Distributed quantum sensing enhanced by continuous-variable error correction

TL;DR

This paper demonstrates that continuous-variable error correction codes can improve the robustness and scalability of distributed quantum sensing protocols, enabling simultaneous quadrature measurements and restoring Heisenberg scaling under realistic noise conditions.

Contribution

It introduces a novel distributed sensing protocol utilizing continuous-variable error correction to enhance noise resilience and enable simultaneous quadrature sensing.

Findings

Error correction codes restore Heisenberg scaling under noise.

Protocol allows simultaneous measurement of both quadratures.
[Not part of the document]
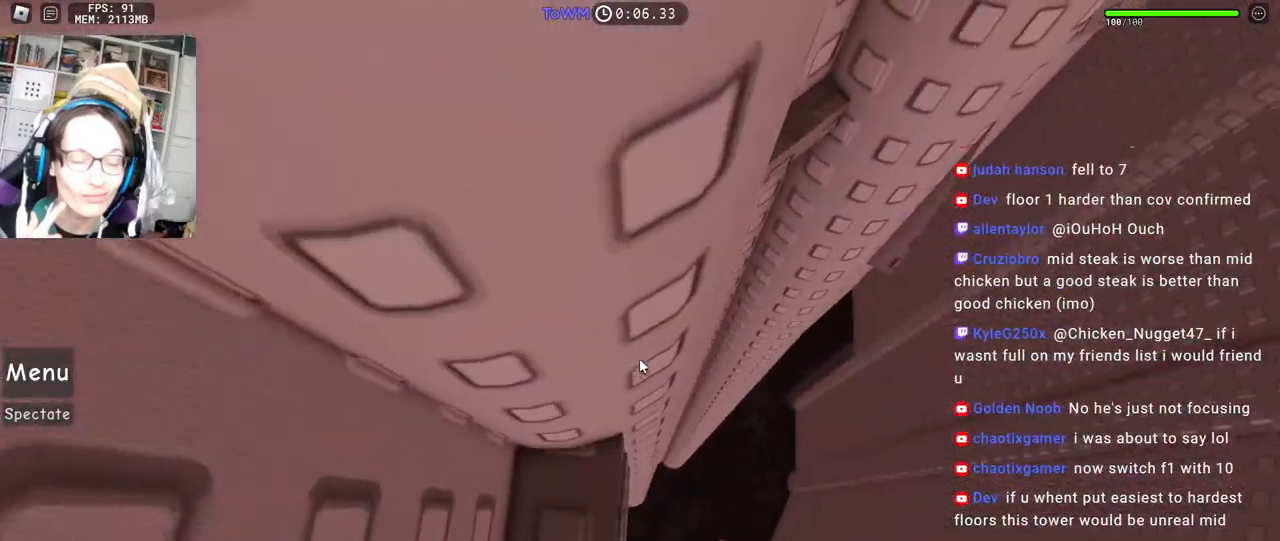
{"keys": [], "mouse": ["right"], "events": [[17, "w", "up"]]}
Enhanced robustness against loss and noise in quantum sensing.

Abstract

A distributed sensing protocol uses a network of local sensing nodes to estimate a global feature of the network, such as a weighted average of locally detectable parameters. In the noiseless case, continuous-variable multipartite entanglement shared by the nodes can improve the precision of parameter estimation relative to the precision attainable by a network without shared entanglement; for an entangled protocol, the root-mean-square estimation error scales like $1/M$ with the number $M$ of sensing nodes, the so-called Heisenberg scaling, while for protocols without entanglement, the error scales like $1/\sqrt{M}$. However, in the presence of loss and other noise sources, although multipartite entanglement still has some advantages for sensing displacements and phases, the scaling of the precision with $M$ is less favorable. In this paper, we show that using continuous-variable error correction codes can enhance the robustness of sensing protocols against imperfections and reinstate Heisenberg scaling up to moderate values of $M$. Furthermore, while previous distributed sensing protocols could measure only a single quadrature, we construct a protocol in which both quadratures can be sensed simultaneously. Our work demonstrates the value of continuous-variable error correction codes in realistic sensing scenarios.